Helping our residents achieve economic stability, breaks the familial cycle of welfare dependence. Our program participants gain critical self-knowledge about their interests, values, academic performance, interpersonal skills and work related aptitudes. Assessment information empowers participants to evaluate their options and create job readiness and develop an individualized plan of training and supports needed to help them find work. This includes basic computer instruction, help applying and interviewing for jobs, basic time and stress management, and more. Participants also have use of our in-house self-help resource room equipped with networked computers to access occupational information, online tutorials, a library and videos on interviewing and other job search strategies.
V. Summary:
For most of our residents, self-sufficiency cannot be achieved in a single step. It requires strategies that create stepping stones out of poverty—strategies that provide the assistance, guidance and time needed for a Muslim Sister to become self-sufficient. Many of those who are immigrants, those whom are culturally and economically isolated from mainstream population, are educationally underserved, and have numerous barriers preventing them from enjoying stable employment and advancing beyond low wage jobs.
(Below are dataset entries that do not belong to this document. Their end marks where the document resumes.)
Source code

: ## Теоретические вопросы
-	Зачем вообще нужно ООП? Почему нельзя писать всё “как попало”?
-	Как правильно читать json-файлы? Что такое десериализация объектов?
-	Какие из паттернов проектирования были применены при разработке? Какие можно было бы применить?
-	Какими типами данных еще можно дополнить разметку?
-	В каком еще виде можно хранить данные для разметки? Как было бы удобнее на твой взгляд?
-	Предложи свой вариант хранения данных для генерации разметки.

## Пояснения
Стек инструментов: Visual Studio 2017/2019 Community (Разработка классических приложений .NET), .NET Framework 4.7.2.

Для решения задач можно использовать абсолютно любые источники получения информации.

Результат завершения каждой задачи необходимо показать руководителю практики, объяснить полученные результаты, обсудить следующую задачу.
Ultimately it is through increased community connectivity that we will address our resident’s critical challenges and improve stability and self-sufficiency for our homeless Muslim women. This is possible through use of technology, expanded private and public partnerships, and most of all, connecting donor’s hearts and sense of responsibility with results that matter. Homeless Muslim women, and Muslim women victims of domestic violence are productive, satisfied, and mentally healthy when provided with opportunities for achievement, recognition, challenge, responsibility and learning.